JH:Well, everyone’s had their own ups and downs with alcohol, and, uh, for some reason if Dottie and I drink anything brown, like whiskey or red wine, we tend to get really aggressive with each other and fight. And so we have banned it from ourselves. It wasn’t like a band decision. We just said that we weren’t allowed to do that any more cause we were fighting with each other right before we’d go on stage. But Kevin, if he drinks whiskey, becomes like a standup comedian, and if you’re lucky enough to catch him on a rare night, or if for some reason, every one in a while he’ll do a shot of gin, which is a terrible thing to shoot, but sometimes there’s nothing to mix it with. But if Kevin drinks maybe two shots of gin, or like a really strong gin and tonic, then he’ll talk to the audience more and put on these little characters. He can be really fun if you just get the right amount, the right concoction [laughs].
It’s the same way with Bryan, you know. He’s hilarious. But he’s become kind of more distant with the crowd. It used to be that he’d talk just as much as we played, you know. Five or six years ago, there would be enough banter in a single show to release a half-hour of spoken word. And a lot of times he’ll just go into poetry or something. Uh, but, you know, there’s also something to be said about being professional. And maybe we shouldn’t be drunk, and maybe we should actually play stuff, play the songs [laughs]. But you know, every once in a while it comes out that way. But maybe for 4/20, who knows? Maybe Kevin Barnes will be stoned off his ass [laughs].

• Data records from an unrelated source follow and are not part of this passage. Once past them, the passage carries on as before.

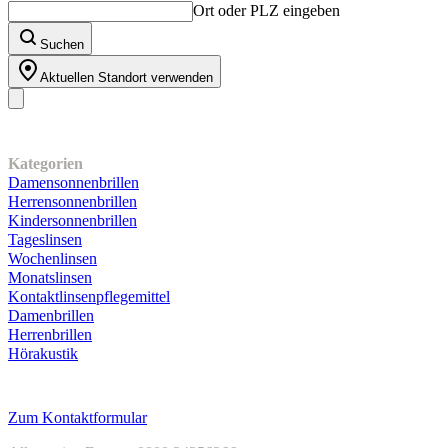
Ort oder PLZ eingeben
Suchen
Aktuellen Standort verwenden
Unser Sortiment
Kategorien
Damensonnenbrillen
Herrensonnenbrillen
Kindersonnenbrillen
Tageslinsen
Wochenlinsen
Monatslinsen
Kontaktlinsenpflegemittel
Damenbrillen
Herrenbrillen
Hörakustik
Kundenservice
Zum Kontaktformular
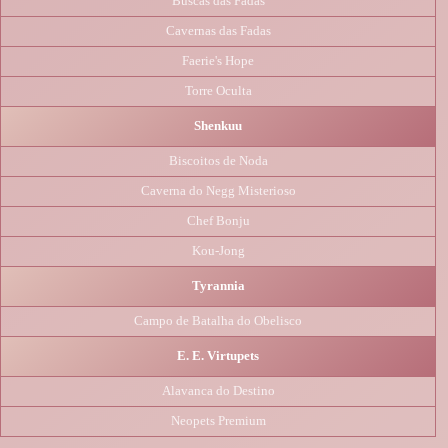
Buscas das Fadas
Cavernas das Fadas
Faerie's Hope
Torre Oculta
Shenkuu
Biscoitos de Noda
Caverna do Negg Misterioso
Chef Bonju
Kou-Jong
Tyrannia
Campo de Batalha do Obelisco
E. E. Virtupets
Alavanca do Destino
Neopets Premium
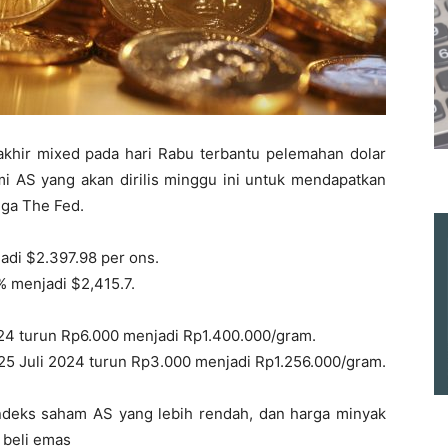
khir mixed pada hari Rabu terbantu pelemahan dolar
mi AS yang akan dirilis minggu ini untuk mendapatkan
ga The Fed.
adi $2.397.98 per ons.
% menjadi $2,415.7.
024 turun Rp6.000 menjadi Rp1.400.000/gram.
5 Juli 2024 turun Rp3.000 menjadi Rp1.256.000/gram.
indeks saham AS yang lebih rendah, dan harga minyak
 beli emas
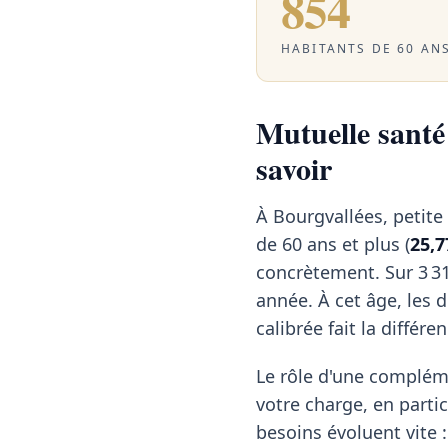
854
HABITANTS DE 60 ANS
Mutuelle santé 
savoir
À Bourgvallées, petit
de 60 ans et plus (
25,7
concrètement. Sur 3 31
année. À cet âge, les
calibrée fait la différen
Le rôle d'une compléme
votre charge, en particu
besoins évoluent vite :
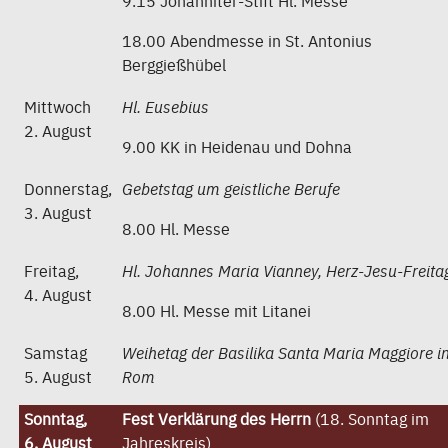
9.15 Johanniter-Stift Hl. Messe
18.00 Abendmesse in St. Antonius
Berggießhübel
Mittwoch
Hl. Eusebius
2. August
9.00 KK in Heidenau und Dohna
Donnerstag,
Gebetstag um geistliche Berufe
3. August
8.00 Hl. Messe
Freitag,
Hl. Johannes Maria Vianney, Herz-Jesu-Freita
4. August
8.00 Hl. Messe mit Litanei
Samstag
Weihetag der Basilika Santa Maria Maggiore i
5. August
Rom
Sonntag,
Fest Verklärung des Herrn
(18. Sonntag im
6. August
Jahreskreis)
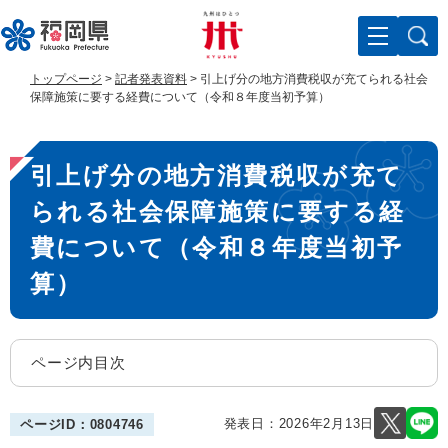
ペ
メ
ー
ニ
ジ
ュ
の
ー
トップページ
>
記者発表資料
>
引上げ分の地方消費税収が充てられる社会
先
を
保障施策に要する経費について（令和８年度当初予算）
頭
飛
で
ば
本
す
し
引上げ分の地方消費税収が充て
。
て
文
本
られる社会保障施策に要する経
文
へ
費について（令和８年度当初予
算）
ページ内目次
発表日：
2026年2月13日
ページID：0804746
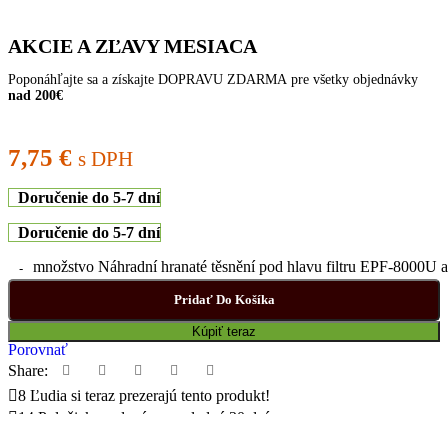
AKCIE A ZĽAVY MESIACA
Poponáhľajte sa a získajte DOPRAVU ZDARMA pre všetky objednávky
nad 200€
7,75
€
s DPH
Doručenie do 5-7 dní
Doručenie do 5-7 dní
množstvo Náhradní hranaté těsnění pod hlavu filtru EPF-8000U
Pridať Do Košíka
Kúpiť teraz
Porovnať
Share:
8
Ľudia si teraz prezerajú tento produkt!
14
Položiek predané za posledné 30 dní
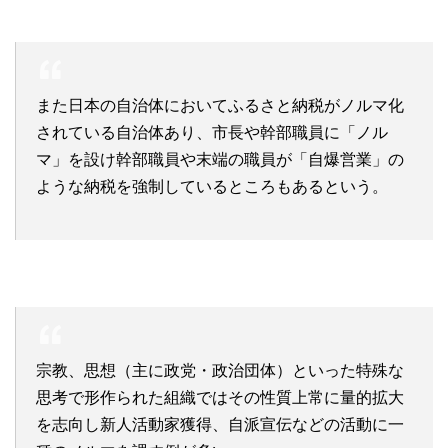
また日本の自治体においてふるさと納税がノルマ化
されている自治体あり、市長や幹部職員に「ノル
マ」を設け幹部職員や末端の職員が「自爆営業」の
ような納税を強制しているところもあるという。
宗教、思想（主に政党・政治団体）といった特殊な
思考で形作られた組織ではその性質上常に量的拡大
を志向し新人活動家獲得、自派宣伝などの活動に一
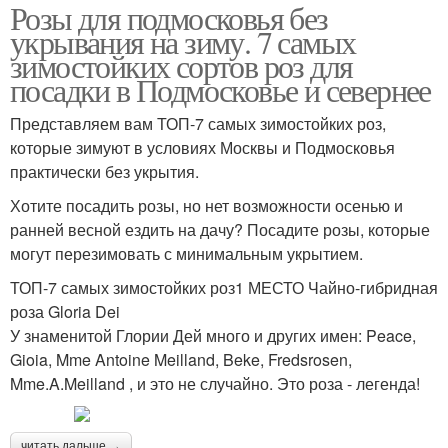
Розы для подмосковья без
укрывания на зиму. 7 самых
зимостойких сортов роз для
посадки в Подмосковье и севернее
Представляем вам ТОП-7 самых зимостойких роз,
которые зимуют в условиях Москвы и Подмосковья
практически без укрытия.
Хотите посадить розы, но нет возможности осенью и
ранней весной ездить на дачу? Посадите розы, которые
могут перезимовать с минимальным укрытием.
ТОП-7 самых зимостойких роз1 МЕСТО Чайно-гибридная
роза Gloria Dei
У знаменитой Глории Дей много и других имен: Peace,
Gioia, Mme Antoine Meilland, Beke, Fredsrosen,
Mme.A.Meilland , и это не случайно. Это роза - легенда!
читать дальше →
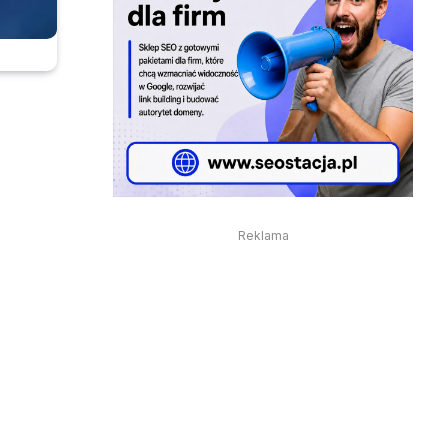
Reklama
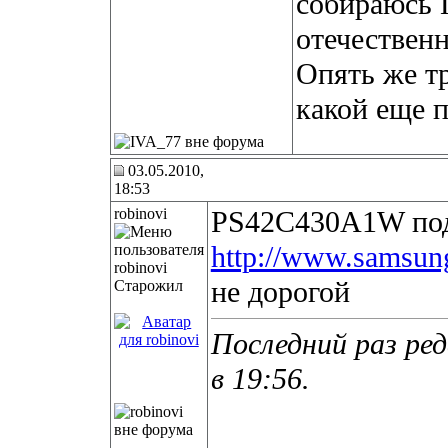
собираюсь 
отечественн
Опять же тр
какой еще п
03.05.2010,
18:53
robinovi
PS42C430A1W по
http://www.samsung
не дорогой
Старожил
Последний раз ред
в
19:56
.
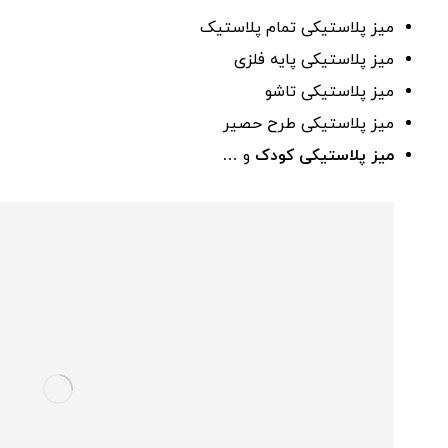
میز پلاستیکی تمام پلاستیک
میز پلاستیکی پایه فلزی
میز پلاستیکی تاشو
میز پلاستیکی طرح حصیر
میز پلاستیکی کودک
و …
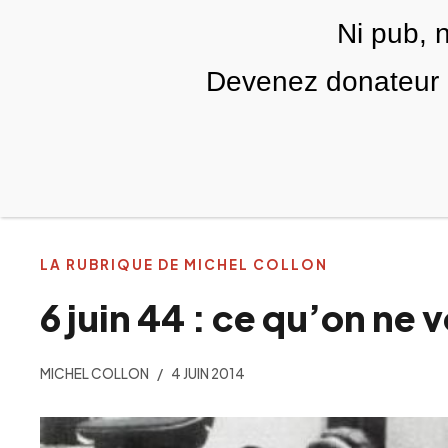
Skip to main content
Ni pub, 
FR
Devenez donateur m
RUBRIQUES
TÉLÉ PALESTINE
VIDÉOS
LA RUBRIQUE DE MICHEL COLLON
6 juin 44 : ce qu’on ne 
MICHEL COLLON
4 JUIN 2014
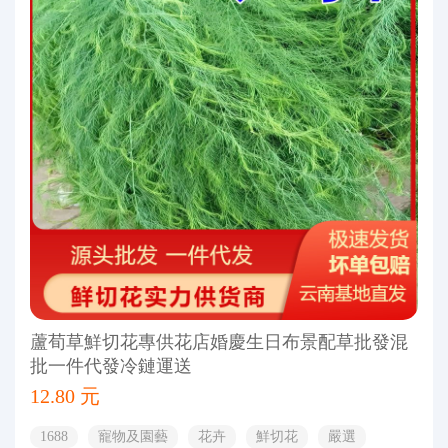
蘆荀草鮮切花專供花店婚慶生日布景配草批發混
批一件代發冷鏈運送
12.80 元
1688
寵物及園藝
花卉
鮮切花
嚴選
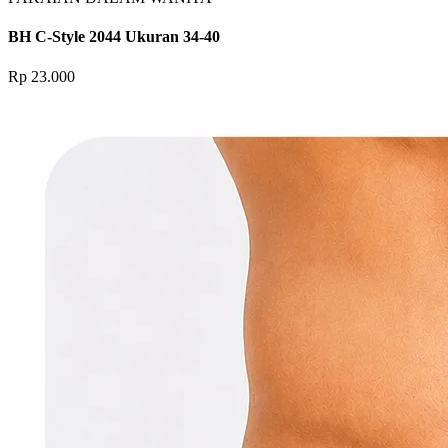
BH C-Style 2044 Ukuran 34-40
Rp 23.000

Uh, that’s a frustrating thing we were talking about last night, this sort of presumption that we all use drugs. But besides beer, a little bit of gin, and some kombucha? And some, you know, Ibuprofen, it couldn’t be farther from the truth. People have a really hard time accepting that creativity can come from imagination. And it’s really amazing how widespread that attitude is among people who are fans of music and art, but they, themselves, can only imagine that it’s created by having some kind of mind-altering chemical in your brain or whatever. But I guess if you’ve never written a song or made a painting, then it must seem to you or that type of person, maybe it does seem like they could only imagine coming up with an idea only if they were in a totally different mindset. But if you’re a songwriter, you can be more sober and normal to come up with something really entertaining. And that’s the whole thing. A lot of the songs that we do are so unconventional and so weirdly lyrical and strange arrangements and stuff, but that’s because we want to make something different. It’s like a conscious choice to make something that hasn’t been done before, to make it really interesting and colorful and unexpected as possible. And that can be done, you know, on coffee and um a good night’s sleep, you know? Or at 4 in the morning, whatever. But there’s definitely no speed involved, or like ecstasy or anything, or for God’s sake acid. Which is what we always get accused of; described as like “such and such…on acid.” I don’t know, that’s a frustrating thing, because Kevin, especially, has never done anything like that. But, um, I understand a lot of our fans do. And there’s a lot of college students who come to of Montreal shows as if it were a rave or something and all take X and coke and come in off their tiny faces, high as a kite. And then I wonder if they can even remember the show.
MG: That’s all for now—I’ll let you get back to eating your dinner. Thanks, Jamey!